AI is undergoing a paradigm shift with the rise of models (e.g., BERT, DALL-E, GPT-3) that are trained on broad data at scale and are adaptable to a wide range of downstream tasks. We call these models foundation models to underscore their critically central yet incomplete character. This report provides a thorough account of the opportunities and risks of foundation models, ranging from their capabilities (e.g., language, vision, robotics, reasoning, human interaction) and technical principles(e.g., model architectures, training procedures, data, systems, security, evaluation, theory) to their applications (e.g., law, healthcare, education) and societal impact (e.g., inequity, misuse, economic and environmental impact, legal and ethical considerations). Though foundation models are based on standard deep learning and transfer learning, their scale results in new emergent capabilities, and their effectiveness across so many tasks incentivizes homogenization. Homogenization provides powerful leverage but demands caution, as the defects of the foundation model are inherited by all the adapted models downstream. Despite the impending widespread deployment of foundation models, we currently lack a clear understanding of how they work, when they fail, and what they are even capable of due to their emergent properties. To tackle these questions, we believe much of the critical research on foundation models will require deep interdisciplinary collaboration commensurate with their fundamentally sociotechnical nature.

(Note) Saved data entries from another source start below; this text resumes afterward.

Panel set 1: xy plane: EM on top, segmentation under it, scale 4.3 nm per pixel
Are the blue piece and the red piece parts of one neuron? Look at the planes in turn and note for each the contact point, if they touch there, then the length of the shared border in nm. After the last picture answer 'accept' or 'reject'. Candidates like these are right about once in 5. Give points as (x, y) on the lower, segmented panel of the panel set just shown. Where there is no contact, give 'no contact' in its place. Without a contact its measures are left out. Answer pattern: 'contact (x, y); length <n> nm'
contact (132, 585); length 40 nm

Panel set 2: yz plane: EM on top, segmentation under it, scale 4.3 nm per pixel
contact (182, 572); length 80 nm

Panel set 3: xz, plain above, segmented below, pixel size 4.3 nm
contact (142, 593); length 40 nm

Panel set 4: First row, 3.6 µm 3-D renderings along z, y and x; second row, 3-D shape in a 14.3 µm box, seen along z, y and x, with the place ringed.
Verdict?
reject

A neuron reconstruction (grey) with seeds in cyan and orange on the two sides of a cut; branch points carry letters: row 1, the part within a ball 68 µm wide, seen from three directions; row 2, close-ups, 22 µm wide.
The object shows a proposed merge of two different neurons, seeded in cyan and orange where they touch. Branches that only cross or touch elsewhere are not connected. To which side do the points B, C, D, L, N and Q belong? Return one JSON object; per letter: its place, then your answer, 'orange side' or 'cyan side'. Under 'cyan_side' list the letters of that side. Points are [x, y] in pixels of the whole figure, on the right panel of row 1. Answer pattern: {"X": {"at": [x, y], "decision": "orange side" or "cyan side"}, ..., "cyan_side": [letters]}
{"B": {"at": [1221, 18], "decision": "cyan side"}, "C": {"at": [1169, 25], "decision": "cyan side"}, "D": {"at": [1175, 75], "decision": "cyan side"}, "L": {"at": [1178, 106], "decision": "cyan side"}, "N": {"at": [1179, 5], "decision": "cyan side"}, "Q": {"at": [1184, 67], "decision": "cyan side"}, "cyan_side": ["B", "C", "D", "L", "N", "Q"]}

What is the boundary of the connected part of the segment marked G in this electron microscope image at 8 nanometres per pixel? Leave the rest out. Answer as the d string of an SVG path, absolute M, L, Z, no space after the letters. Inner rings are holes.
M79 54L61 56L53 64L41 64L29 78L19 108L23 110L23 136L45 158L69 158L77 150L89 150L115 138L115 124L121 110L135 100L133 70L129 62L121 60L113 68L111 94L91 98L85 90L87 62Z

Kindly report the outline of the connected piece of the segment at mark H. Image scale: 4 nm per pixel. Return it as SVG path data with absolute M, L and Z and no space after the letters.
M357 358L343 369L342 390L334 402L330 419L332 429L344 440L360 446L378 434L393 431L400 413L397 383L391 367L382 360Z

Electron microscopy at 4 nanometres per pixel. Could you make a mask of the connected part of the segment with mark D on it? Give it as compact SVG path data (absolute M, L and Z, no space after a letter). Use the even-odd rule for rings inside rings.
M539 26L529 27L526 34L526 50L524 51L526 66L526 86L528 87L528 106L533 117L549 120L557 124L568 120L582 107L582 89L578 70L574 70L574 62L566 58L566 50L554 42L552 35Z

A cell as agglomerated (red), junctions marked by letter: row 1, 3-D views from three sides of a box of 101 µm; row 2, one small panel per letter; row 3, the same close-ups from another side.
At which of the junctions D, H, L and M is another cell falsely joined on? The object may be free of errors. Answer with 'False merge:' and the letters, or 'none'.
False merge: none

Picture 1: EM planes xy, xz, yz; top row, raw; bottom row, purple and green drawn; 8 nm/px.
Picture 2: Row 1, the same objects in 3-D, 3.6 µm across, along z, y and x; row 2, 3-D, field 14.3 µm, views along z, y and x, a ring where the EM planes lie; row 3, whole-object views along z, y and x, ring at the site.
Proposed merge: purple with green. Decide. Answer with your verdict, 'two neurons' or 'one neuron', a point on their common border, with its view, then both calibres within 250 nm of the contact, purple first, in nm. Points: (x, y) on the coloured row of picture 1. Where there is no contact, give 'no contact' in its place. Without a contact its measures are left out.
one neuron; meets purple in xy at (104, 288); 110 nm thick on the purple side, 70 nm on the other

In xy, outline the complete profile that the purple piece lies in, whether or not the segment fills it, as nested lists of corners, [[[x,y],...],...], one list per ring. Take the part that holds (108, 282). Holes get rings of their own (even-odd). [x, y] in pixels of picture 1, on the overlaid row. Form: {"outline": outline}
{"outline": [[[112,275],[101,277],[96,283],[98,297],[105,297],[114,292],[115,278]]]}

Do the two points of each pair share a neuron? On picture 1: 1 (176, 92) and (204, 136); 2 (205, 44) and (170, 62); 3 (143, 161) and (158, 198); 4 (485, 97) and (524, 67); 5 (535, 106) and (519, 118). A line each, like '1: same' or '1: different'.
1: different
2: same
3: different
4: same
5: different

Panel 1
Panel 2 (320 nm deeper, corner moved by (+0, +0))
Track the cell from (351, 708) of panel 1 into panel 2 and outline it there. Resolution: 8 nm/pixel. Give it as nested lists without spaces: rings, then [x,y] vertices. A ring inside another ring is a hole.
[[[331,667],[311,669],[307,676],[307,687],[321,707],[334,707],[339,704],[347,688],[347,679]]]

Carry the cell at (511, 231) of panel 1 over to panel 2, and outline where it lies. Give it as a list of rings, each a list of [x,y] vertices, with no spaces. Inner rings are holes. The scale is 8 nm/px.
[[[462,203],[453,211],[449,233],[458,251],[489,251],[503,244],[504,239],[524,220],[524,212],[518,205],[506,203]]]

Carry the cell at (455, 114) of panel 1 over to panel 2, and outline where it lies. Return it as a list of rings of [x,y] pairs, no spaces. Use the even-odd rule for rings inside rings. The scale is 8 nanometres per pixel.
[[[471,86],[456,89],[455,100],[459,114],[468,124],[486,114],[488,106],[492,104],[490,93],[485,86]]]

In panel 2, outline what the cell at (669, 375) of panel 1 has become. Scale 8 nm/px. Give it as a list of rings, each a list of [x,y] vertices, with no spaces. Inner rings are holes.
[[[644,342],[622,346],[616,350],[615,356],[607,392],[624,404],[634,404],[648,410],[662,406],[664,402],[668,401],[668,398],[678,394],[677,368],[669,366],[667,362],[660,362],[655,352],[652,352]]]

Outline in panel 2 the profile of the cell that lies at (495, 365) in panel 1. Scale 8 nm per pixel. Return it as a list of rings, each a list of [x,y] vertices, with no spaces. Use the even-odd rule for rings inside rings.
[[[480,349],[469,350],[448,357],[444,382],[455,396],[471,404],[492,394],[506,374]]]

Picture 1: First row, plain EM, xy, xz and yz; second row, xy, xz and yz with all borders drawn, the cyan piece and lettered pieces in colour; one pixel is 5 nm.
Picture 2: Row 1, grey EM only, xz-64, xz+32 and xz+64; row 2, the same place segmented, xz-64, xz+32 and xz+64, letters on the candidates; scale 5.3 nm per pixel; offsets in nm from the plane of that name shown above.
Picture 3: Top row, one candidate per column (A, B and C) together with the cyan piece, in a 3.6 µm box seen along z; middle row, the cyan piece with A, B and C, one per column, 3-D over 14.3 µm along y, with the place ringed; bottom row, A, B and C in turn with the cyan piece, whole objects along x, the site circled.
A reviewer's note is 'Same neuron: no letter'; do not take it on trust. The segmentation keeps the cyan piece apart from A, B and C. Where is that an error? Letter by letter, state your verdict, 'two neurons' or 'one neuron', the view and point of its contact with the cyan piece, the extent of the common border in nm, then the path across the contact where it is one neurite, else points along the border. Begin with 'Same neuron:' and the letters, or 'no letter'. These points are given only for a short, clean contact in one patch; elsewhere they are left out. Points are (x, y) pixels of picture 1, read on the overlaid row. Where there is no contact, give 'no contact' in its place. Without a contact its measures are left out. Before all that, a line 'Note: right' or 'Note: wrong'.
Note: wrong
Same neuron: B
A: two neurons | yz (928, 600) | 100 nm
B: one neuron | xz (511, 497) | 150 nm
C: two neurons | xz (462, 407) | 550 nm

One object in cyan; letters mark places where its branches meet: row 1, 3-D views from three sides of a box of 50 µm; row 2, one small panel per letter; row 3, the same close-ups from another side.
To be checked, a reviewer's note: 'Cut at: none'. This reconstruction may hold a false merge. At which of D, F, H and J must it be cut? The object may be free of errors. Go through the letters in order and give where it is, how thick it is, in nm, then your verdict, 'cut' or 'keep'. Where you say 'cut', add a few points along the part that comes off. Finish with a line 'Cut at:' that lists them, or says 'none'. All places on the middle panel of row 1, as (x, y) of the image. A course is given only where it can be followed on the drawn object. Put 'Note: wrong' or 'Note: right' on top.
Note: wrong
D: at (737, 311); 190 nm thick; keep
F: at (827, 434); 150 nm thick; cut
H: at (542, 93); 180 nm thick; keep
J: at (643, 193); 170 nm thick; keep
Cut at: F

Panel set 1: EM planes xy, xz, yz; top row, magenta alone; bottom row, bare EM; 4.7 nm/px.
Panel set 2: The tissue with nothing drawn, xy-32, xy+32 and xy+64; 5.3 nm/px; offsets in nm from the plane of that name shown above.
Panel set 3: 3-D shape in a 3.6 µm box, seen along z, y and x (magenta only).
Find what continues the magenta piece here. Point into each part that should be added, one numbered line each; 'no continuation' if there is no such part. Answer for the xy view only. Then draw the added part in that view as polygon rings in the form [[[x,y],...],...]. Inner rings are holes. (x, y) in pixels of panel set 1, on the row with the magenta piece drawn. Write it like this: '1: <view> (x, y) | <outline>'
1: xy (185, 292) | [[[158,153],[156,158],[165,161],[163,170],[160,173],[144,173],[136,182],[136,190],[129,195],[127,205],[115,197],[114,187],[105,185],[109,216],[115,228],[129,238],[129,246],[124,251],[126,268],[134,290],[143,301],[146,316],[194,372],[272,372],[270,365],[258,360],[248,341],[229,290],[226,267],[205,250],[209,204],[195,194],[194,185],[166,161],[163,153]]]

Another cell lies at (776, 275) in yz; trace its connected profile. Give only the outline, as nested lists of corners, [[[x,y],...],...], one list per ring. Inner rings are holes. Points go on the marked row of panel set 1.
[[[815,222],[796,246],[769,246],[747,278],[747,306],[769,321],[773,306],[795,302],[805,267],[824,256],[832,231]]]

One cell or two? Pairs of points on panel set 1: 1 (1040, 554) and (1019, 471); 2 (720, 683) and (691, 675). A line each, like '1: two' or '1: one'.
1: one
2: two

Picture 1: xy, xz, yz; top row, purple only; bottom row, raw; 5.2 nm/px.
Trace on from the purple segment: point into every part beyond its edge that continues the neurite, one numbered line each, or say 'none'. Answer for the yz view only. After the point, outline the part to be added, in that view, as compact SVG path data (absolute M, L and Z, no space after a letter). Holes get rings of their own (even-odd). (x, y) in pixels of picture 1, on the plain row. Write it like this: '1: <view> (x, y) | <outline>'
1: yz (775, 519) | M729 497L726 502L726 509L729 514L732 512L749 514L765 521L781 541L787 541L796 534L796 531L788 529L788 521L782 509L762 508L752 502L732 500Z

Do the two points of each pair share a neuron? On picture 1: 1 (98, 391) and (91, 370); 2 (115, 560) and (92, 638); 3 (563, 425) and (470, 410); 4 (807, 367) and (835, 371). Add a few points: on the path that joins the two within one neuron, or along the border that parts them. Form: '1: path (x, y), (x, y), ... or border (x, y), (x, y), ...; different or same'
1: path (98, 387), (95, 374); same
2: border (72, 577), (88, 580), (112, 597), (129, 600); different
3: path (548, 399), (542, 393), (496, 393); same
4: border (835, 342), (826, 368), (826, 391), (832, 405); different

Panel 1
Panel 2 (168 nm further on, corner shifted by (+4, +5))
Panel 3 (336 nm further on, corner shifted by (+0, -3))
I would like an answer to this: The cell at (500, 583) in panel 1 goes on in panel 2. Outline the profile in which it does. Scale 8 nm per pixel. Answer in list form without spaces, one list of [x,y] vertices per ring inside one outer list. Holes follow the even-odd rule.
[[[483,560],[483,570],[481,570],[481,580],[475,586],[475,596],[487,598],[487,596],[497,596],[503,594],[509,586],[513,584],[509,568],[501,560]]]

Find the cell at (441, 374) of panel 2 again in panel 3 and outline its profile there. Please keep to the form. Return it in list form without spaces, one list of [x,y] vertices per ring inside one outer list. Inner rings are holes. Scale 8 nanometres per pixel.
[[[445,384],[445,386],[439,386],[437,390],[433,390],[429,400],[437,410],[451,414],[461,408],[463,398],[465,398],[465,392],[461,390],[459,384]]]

SwinIR: Image Restoration Using Swin Transformer


Image restoration is a long-standing low-level vision problem that aims to restore high-quality images from low-quality images (e.g., downscaled, noisy and compressed images). While state-of-the-art image restoration methods are based on convolutional neural networks, few attempts have been made with Transformers which show impressive performance on high-level vision tasks. In this paper, we propose a strong baseline model SwinIR for image restoration based on the Swin Transformer. SwinIR consists of three parts: shallow feature extraction, deep feature extraction and high-quality image reconstruction. In particular, the deep feature extraction module is composed of several residual Swin Transformer blocks (RSTB), each of which has several Swin Transformer layers together with a residual connection. We conduct experiments on three representative tasks: image super-resolution (including classical, lightweight and real-world image super-resolution), image denoising (including grayscale and color image denoising) and JPEG compression artifact reduction. Experimental results demonstrate that SwinIR outperforms state-of-the-art methods on different tasks by up to 0.14∼0.45dB, while the total number of parameters can be reduced by up to 67%.